Sprawling suburban and exurban development contributes to global warming by spreading people out, so that their homes are separated from their work, school and recreation by such great distances that cars are the only method available to get from here to there. All those cars add to pollution that contributes to climate change. It goes deeper, as land carved up for suburbia would absorb more carbon emissions if left alone, for instance, and because city dwellers living in multi-story buildings use less energy for heating and other energy costs, per capita, but transportation is a key factor.

California isn't going to pass some Draconian law against building a home in the suburbs. The state will just stop playing enabler to our sprawl addiction. If the law passes, and Gov. Schwarzenegger signs it, it would simply prioritize spending on road-building with climate protection as a chief priority.

The end result will likely be the same: No state-built highway on-ramp, no new pricey new private subdivision.

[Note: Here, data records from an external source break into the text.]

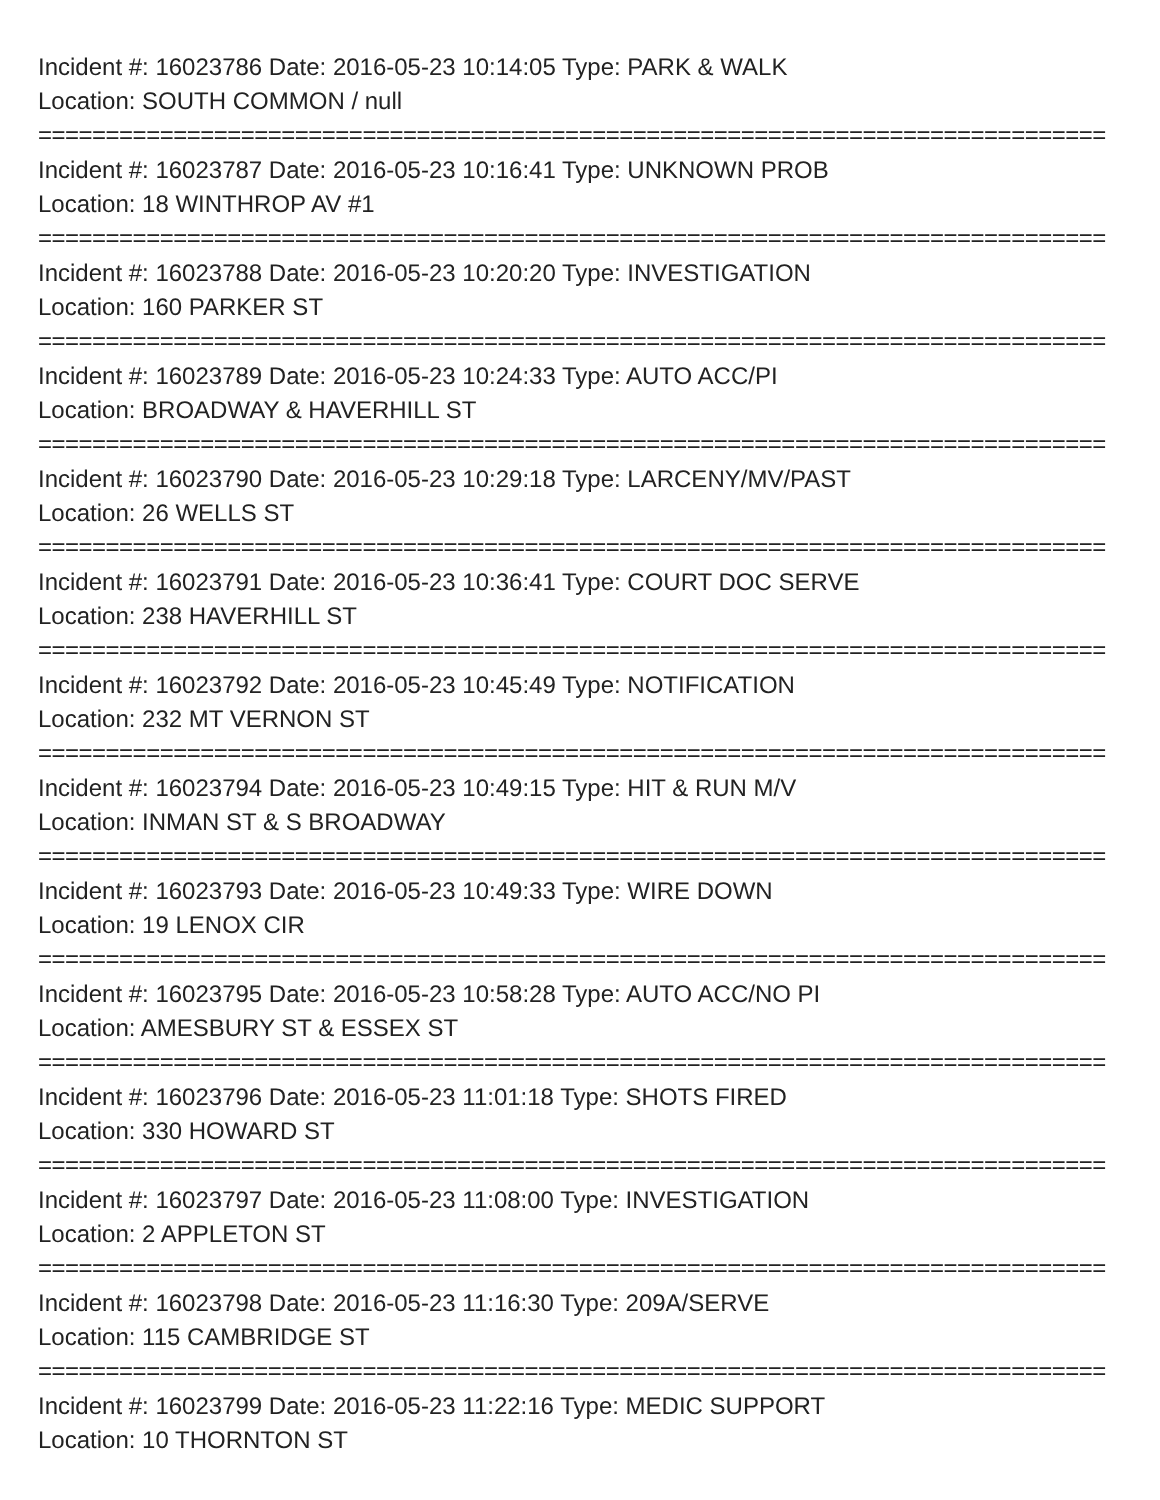Incident #: 16023786 Date: 2016-05-23 10:14:05 Type: PARK & WALK
Location: SOUTH COMMON / null
===============================================================================
Incident #: 16023787 Date: 2016-05-23 10:16:41 Type: UNKNOWN PROB
Location: 18 WINTHROP AV #1
===============================================================================
Incident #: 16023788 Date: 2016-05-23 10:20:20 Type: INVESTIGATION
Location: 160 PARKER ST
===============================================================================
Incident #: 16023789 Date: 2016-05-23 10:24:33 Type: AUTO ACC/PI
Location: BROADWAY & HAVERHILL ST
===============================================================================
Incident #: 16023790 Date: 2016-05-23 10:29:18 Type: LARCENY/MV/PAST
Location: 26 WELLS ST
===============================================================================
Incident #: 16023791 Date: 2016-05-23 10:36:41 Type: COURT DOC SERVE
Location: 238 HAVERHILL ST
===============================================================================
Incident #: 16023792 Date: 2016-05-23 10:45:49 Type: NOTIFICATION
Location: 232 MT VERNON ST
===============================================================================
Incident #: 16023794 Date: 2016-05-23 10:49:15 Type: HIT & RUN M/V
Location: INMAN ST & S BROADWAY
===============================================================================
Incident #: 16023793 Date: 2016-05-23 10:49:33 Type: WIRE DOWN
Location: 19 LENOX CIR
===============================================================================
Incident #: 16023795 Date: 2016-05-23 10:58:28 Type: AUTO ACC/NO PI
Location: AMESBURY ST & ESSEX ST
===============================================================================
Incident #: 16023796 Date: 2016-05-23 11:01:18 Type: SHOTS FIRED
Location: 330 HOWARD ST
===============================================================================
Incident #: 16023797 Date: 2016-05-23 11:08:00 Type: INVESTIGATION
Location: 2 APPLETON ST
===============================================================================
Incident #: 16023798 Date: 2016-05-23 11:16:30 Type: 209A/SERVE
Location: 115 CAMBRIDGE ST
===============================================================================
Incident #: 16023799 Date: 2016-05-23 11:22:16 Type: MEDIC SUPPORT
Location: 10 THORNTON ST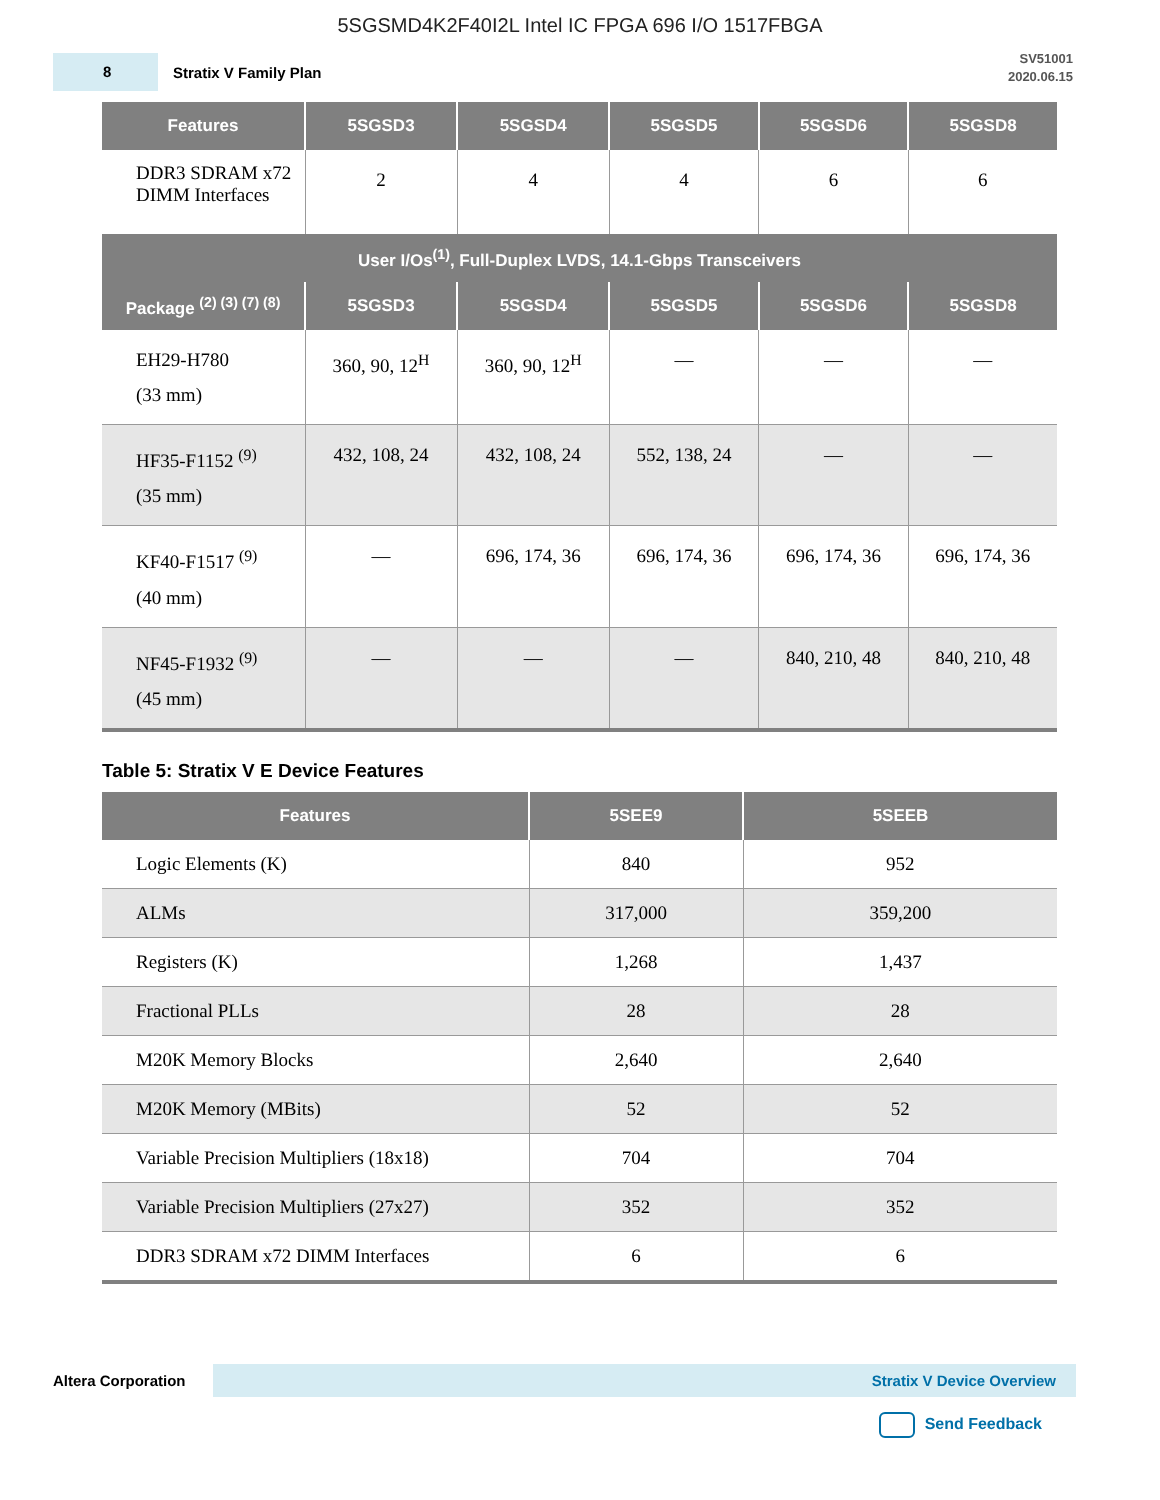5SGSMD4K2F40I2L Intel IC FPGA 696 I/O 1517FBGA
8
Stratix V Family Plan
SV51001
2020.06.15
| Features | 5SGSD3 | 5SGSD4 | 5SGSD5 | 5SGSD6 | 5SGSD8 |
| --- | --- | --- | --- | --- | --- |
| DDR3 SDRAM x72 DIMM Interfaces | 2 | 4 | 4 | 6 | 6 |
| User I/Os<sup>(1)</sup>, Full-Duplex LVDS, 14.1-Gbps Transceivers | | | | | |
| Package <sup>(2) (3) (7) (8)</sup> | 5SGSD3 | 5SGSD4 | 5SGSD5 | 5SGSD6 | 5SGSD8 |
| EH29-H780 (33 mm) | 360, 90, 12<sup>H</sup> | 360, 90, 12<sup>H</sup> | — | — | — |
| HF35-F1152 <sup>(9)</sup> (35 mm) | 432, 108, 24 | 432, 108, 24 | 552, 138, 24 | — | — |
| KF40-F1517 <sup>(9)</sup> (40 mm) | — | 696, 174, 36 | 696, 174, 36 | 696, 174, 36 | 696, 174, 36 |
| NF45-F1932 <sup>(9)</sup> (45 mm) | — | — | — | 840, 210, 48 | 840, 210, 48 |
Table 5: Stratix V E Device Features
| Features | 5SEE9 | 5SEEB |
| --- | --- | --- |
| Logic Elements (K) | 840 | 952 |
| ALMs | 317,000 | 359,200 |
| Registers (K) | 1,268 | 1,437 |
| Fractional PLLs | 28 | 28 |
| M20K Memory Blocks | 2,640 | 2,640 |
| M20K Memory (MBits) | 52 | 52 |
| Variable Precision Multipliers (18x18) | 704 | 704 |
| Variable Precision Multipliers (27x27) | 352 | 352 |
| DDR3 SDRAM x72 DIMM Interfaces | 6 | 6 |
Altera Corporation
Stratix V Device Overview
Send Feedback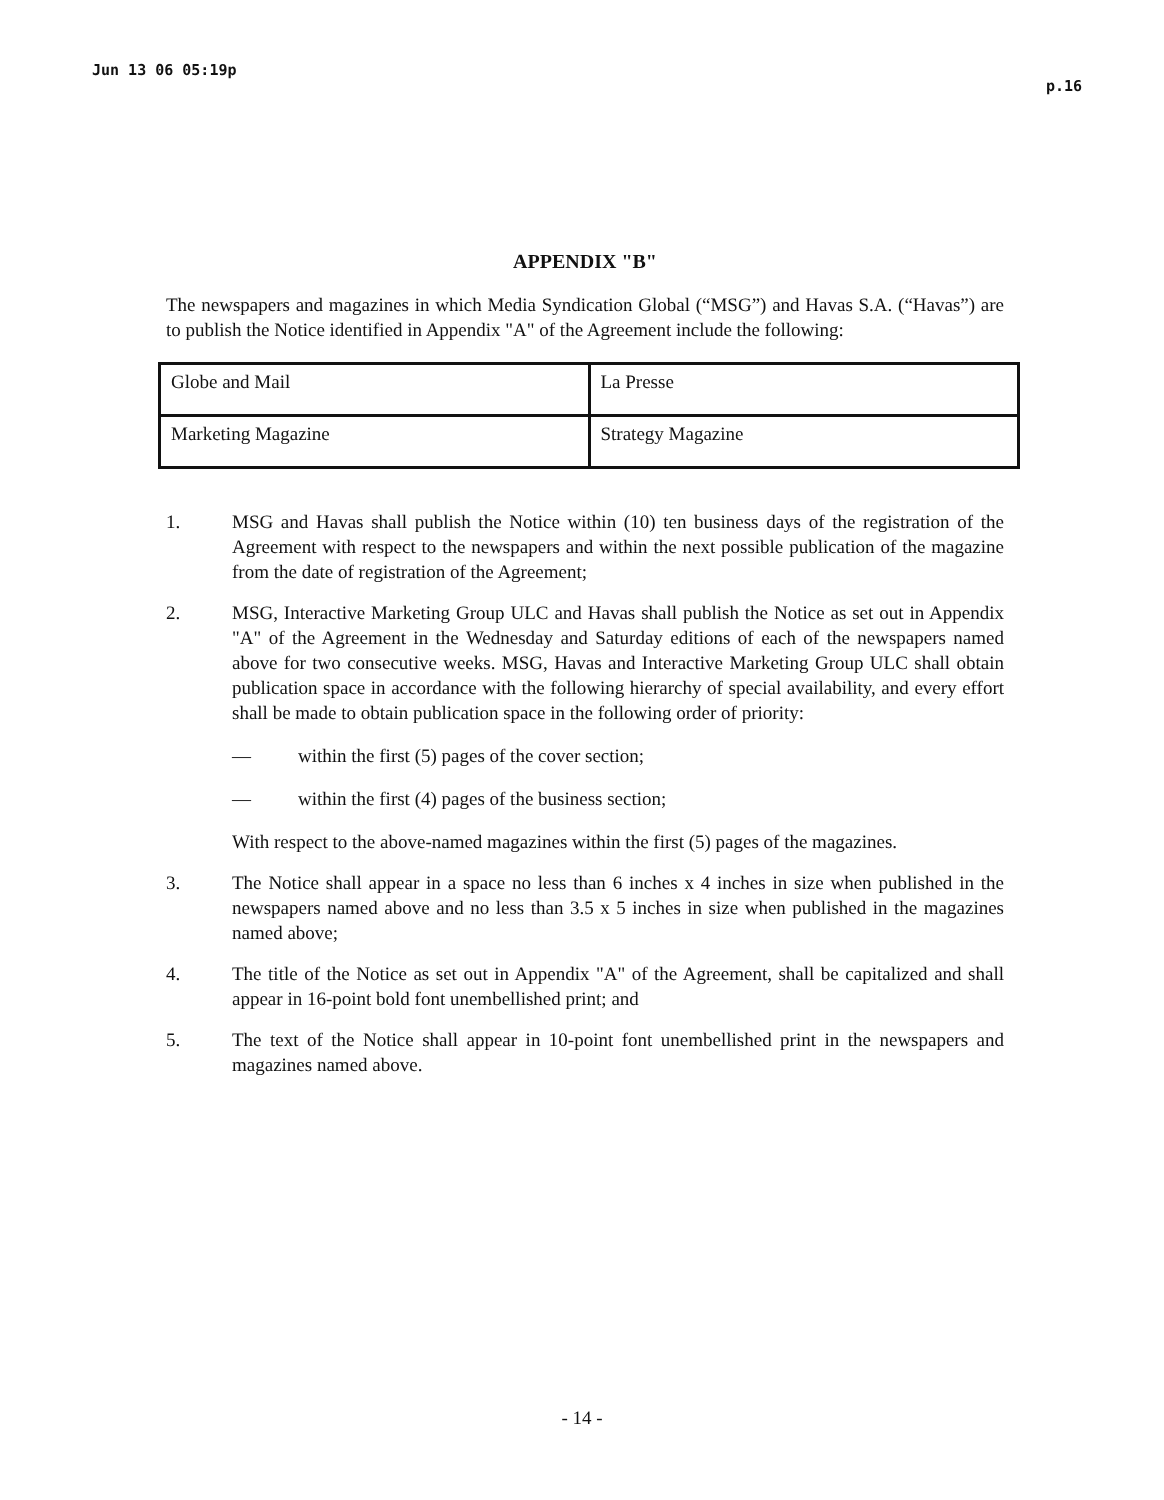Jun 13 06 05:19p p.16
APPENDIX "B"
The newspapers and magazines in which Media Syndication Global (“MSG”) and Havas S.A. (“Havas”) are to publish the Notice identified in Appendix "A" of the Agreement include the following:
| Globe and Mail | La Presse |
| Marketing Magazine | Strategy Magazine |
1. MSG and Havas shall publish the Notice within (10) ten business days of the registration of the Agreement with respect to the newspapers and within the next possible publication of the magazine from the date of registration of the Agreement;
2. MSG, Interactive Marketing Group ULC and Havas shall publish the Notice as set out in Appendix "A" of the Agreement in the Wednesday and Saturday editions of each of the newspapers named above for two consecutive weeks. MSG, Havas and Interactive Marketing Group ULC shall obtain publication space in accordance with the following hierarchy of special availability, and every effort shall be made to obtain publication space in the following order of priority:
— within the first (5) pages of the cover section;
— within the first (4) pages of the business section;
With respect to the above-named magazines within the first (5) pages of the magazines.
3. The Notice shall appear in a space no less than 6 inches x 4 inches in size when published in the newspapers named above and no less than 3.5 x 5 inches in size when published in the magazines named above;
4. The title of the Notice as set out in Appendix "A" of the Agreement, shall be capitalized and shall appear in 16-point bold font unembellished print; and
5. The text of the Notice shall appear in 10-point font unembellished print in the newspapers and magazines named above.
- 14 -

There are alternatives to sprawl. It doesn't mean the end to quiet communities in the country, or that everyone must live in a big city. New urbanism (alternately known as "smart growth," "neo-traditionalism," and a half-dozen other terms) promote small, sustainable communities built around public transportation hubs, where schools, work and shopping are within walking or biking distance of most homes.

California, of course, isn't the only state with a sprawl addiction enabled by state spending. But it is among the few to have taken global warming so seriously: It aims to dial-back the clock on its carbon emissions, so that by 2020, it will be emitting only as much as it did in 1990.

The rest of the country could learn from California's example. Nine of the 10 fastest-growing counties are located in the South or West, with water-stressed areas like Phoenix, Atlanta and parts of Texas among the leaders.

If concern over the availability of water in these drought-ridden (or desert) areas, concern over global warming should.